Она еще раз с тревогой посмотрела на маму, но та замахала на нее руками – мол, уже опаздываешь, беги давай. С тяжелым вздохом Вика накинула старое любимое черное пальто в белую клеточку и, действительно, поспешила на работу быстрым шагом, стараясь не глядеть на затянутое тучами серое небо. Тихо капал на Землю мелкий противный дождь – ни то, ни се, как и все последние три дня, минувшие с нежданной встречи у пруда. Вновь проносились на полной скорости обезличенные иномарки и джипы с такими же обезличенными водителями внутри. Лишь иногда Вике казалось, что где-то неподалеку пролетела упакованная в "консервную банку" яркая искорка света – но ощущения были слишком мимолетными, чтобы в них разобраться. Незнакомец оказался прав, что-то в ее судьбе за последние три дня резко переменилось. Она Мир стала воспринимать иначе, глубже что ли, или не так просто. Вроде все та же студентка вечернего отделения филфака, в меру сил заботящаяся о собственном будущем и серьезно заболевшей матери... Но это было теперь только полуправдой. Вторая ее половина как будто едва начала "открываться" – и Вика пока решительно не понимала, какой вид имеет ее цветок души, что за животное поселилось в его закрытом пока бутоне, соседствуя с привычной среброкрылой чайкой.

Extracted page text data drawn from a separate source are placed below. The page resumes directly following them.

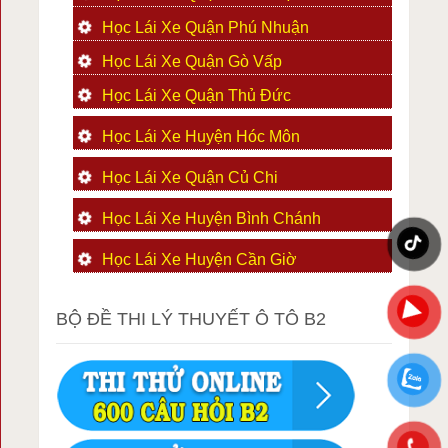
Học Lái Xe Quận Phú Nhuận
Học Lái Xe Quận Gò Vấp
Học Lái Xe Quận Thủ Đức
Học Lái Xe Huyện Hóc Môn
Học Lái Xe Quận Củ Chi
Học Lái Xe Huyện Bình Chánh
Học Lái Xe Huyện Cần Giờ
BỘ ĐỀ THI LÝ THUYẾT Ô TÔ B2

Отогнать эти бесполезные мысли удалось, лишь шагнув в зашарпанный коридор, ведущий к офису малотиражной рекламной газеты, где Вика сейчас подрабатывала корректором на полставки. Прежняя заслуженная филолог России, выправлявшая рекламные статьи, год назад ушла в декрет – и с тех пор редактор сбивался с ног, подыскивая готовых работать за гроши на этой вакансии толковых людей, все еще разбирающихся в правилах и нормах русского языка. Серьезной эту работу никак нельзя было назвать, но она давала хоть какой-то заработок, а иной найти Вике упорно не удавалось. Ну не хотели никуда брать студентку второго курса без малейшего опыта! Хоть его наработать – и то хлеб.